What you need to know
- Two-model architecture (ER ↔ VLA): Gemini Robotics-ER 1.5 handles embodied reasoning—spatial grounding, planning, success/progress estimation, tool calls—while Robotics 1.5 is the vision-language-action executor that issues motor commands.
- “Think-before-act” control: The VLA provides explicit intermediate reasoning/traces throughout the execution process, improving both long-horizon decomposition as well as mid-task adaption.
- Motion Transfer across embodiments: A VLA checkpoint can reuse skills between heterogeneous robots, such as the bi-arm Franka (Apptronik Apollo), and allows for cross-robot execution with zero/few shot rather than per platform retraining.
- Tool-augmented planning: ER 1.5 can invoke external tools (e.g., web search) to fetch constraints, then condition plans—e.g., packing after checking local weather or applying city-specific recycling rules.
- Improvements in quantitative terms over baselines prior to the current year: The tech report documents higher instruction/action/visual/task generalization and better progress/success on real hardware and aligned simulators; results cover cross-embodiment transfers and long-horizon tasks.
- Accessibility: ER 1.5 The newest version of the Gemini API Google AI Studio with documentation, examples and preview knobs. Robotics 1.5 The (VLA), is only available to select partners. A public waiting list exists.
- Safety & evaluation posture: DeepMind emphasizes layered safety measures (policy aligned planning, safety aware grounding, and physical limits). ASIMOV upgraded Use benchmark evaluations and adversarial analysis to investigate risky behaviours and hallucinatory opportunities.
The following is a summary of the information that you will find on this page.
Gemini Robotics, version 1.5, operationalizes the clean separation of Embodied reasoning The following are some examples of how to get started: Controlling the flow of information is a good way to start.Adds Motion Transfer Gemini API allows developers to reuse data between robots and to showcase the reasoning surface to them (such as point grounding, success/progress estimation, or tool calls). For teams building real-world agents, the design reduces per-platform data burden and strengthens long-horizon reliability—while keeping safety in scope with dedicated test suites and guardrails.
Click here to find out more Paper The following are some examples of how to get started: Technical details.

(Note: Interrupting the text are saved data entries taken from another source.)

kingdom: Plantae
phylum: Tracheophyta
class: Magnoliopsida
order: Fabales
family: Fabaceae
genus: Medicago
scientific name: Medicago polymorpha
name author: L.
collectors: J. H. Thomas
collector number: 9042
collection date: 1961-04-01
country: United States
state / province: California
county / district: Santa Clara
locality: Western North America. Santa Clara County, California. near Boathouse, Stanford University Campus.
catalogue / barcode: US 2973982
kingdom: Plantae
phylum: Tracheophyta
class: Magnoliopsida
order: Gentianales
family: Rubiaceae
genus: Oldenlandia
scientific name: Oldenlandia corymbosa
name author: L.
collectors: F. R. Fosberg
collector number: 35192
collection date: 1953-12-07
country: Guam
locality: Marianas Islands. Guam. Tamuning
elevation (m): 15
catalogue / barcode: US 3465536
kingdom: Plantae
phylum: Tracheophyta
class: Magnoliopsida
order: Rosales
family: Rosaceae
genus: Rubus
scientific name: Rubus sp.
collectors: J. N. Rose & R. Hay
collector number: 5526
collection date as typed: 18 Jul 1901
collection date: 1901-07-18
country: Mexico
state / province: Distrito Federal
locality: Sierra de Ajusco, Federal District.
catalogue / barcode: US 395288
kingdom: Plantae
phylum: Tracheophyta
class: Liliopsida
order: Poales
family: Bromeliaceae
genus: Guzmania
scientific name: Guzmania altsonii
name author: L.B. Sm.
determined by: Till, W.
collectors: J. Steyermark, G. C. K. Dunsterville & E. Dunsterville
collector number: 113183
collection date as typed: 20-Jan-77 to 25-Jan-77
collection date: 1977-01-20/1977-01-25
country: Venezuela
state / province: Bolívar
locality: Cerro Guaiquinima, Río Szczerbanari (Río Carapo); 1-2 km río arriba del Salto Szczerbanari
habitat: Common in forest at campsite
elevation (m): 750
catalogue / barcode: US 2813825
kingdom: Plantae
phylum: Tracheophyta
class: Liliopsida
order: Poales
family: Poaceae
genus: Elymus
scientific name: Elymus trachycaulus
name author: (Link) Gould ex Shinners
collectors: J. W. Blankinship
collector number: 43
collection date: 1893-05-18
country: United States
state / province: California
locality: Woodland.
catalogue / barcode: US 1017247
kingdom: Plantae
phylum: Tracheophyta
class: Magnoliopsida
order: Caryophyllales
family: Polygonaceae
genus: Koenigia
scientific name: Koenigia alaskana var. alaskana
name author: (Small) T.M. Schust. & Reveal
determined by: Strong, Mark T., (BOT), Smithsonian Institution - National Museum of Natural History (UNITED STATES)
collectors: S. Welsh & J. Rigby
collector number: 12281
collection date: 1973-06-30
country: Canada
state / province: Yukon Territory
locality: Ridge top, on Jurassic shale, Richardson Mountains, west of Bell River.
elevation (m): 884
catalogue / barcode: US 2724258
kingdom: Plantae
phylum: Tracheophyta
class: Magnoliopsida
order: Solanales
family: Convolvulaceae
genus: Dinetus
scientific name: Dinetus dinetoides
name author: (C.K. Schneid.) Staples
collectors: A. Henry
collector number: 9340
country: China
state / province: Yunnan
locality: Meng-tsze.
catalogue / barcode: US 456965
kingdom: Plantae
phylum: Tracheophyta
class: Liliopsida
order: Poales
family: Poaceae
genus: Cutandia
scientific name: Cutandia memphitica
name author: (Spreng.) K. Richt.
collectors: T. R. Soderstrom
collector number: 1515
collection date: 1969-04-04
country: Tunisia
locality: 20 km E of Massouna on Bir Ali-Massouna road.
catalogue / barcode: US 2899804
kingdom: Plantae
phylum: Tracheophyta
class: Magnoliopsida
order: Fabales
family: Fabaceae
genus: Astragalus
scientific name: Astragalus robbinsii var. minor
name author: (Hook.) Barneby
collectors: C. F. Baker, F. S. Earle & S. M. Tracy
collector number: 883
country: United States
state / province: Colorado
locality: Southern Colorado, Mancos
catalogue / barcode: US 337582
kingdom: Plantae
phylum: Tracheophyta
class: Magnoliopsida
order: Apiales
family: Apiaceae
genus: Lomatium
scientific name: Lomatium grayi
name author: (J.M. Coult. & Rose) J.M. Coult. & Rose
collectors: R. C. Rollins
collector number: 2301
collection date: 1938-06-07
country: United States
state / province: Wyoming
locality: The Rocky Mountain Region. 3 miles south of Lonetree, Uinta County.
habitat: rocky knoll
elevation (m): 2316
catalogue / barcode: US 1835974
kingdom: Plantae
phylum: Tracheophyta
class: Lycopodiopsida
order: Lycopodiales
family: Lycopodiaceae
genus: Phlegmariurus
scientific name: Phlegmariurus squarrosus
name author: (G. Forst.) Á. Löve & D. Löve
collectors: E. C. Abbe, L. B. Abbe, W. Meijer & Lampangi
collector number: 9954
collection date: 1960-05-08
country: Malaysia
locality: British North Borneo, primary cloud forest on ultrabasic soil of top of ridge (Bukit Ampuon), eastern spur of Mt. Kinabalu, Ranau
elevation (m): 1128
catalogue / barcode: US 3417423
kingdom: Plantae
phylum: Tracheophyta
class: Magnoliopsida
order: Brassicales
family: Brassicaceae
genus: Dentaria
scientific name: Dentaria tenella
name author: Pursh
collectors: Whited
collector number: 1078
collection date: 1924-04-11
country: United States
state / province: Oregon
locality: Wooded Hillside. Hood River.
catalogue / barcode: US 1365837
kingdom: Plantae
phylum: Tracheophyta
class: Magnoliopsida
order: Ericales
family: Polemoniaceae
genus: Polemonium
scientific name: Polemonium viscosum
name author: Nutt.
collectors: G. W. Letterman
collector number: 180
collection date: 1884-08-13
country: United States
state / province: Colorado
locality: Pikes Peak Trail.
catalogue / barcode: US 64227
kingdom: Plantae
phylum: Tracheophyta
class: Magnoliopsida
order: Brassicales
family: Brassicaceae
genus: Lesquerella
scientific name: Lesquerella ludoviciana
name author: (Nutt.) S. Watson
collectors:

Please feel free to browse our GitHub Page for Tutorials, Codes and Notebooks. Also, feel free to follow us on Twitter Join our Facebook group! 100k+ ML SubReddit Subscribe now our Newsletter.
Asif Razzaq serves as the CEO at Marktechpost Media Inc. As an entrepreneur, Asif has a passion for harnessing Artificial Intelligence to benefit society. Marktechpost was his most recent venture. This platform, which specializes in covering machine learning and deep-learning news, is both technically solid and understandable to a broad audience. Over 2 million views per month are a testament to the platform’s popularity.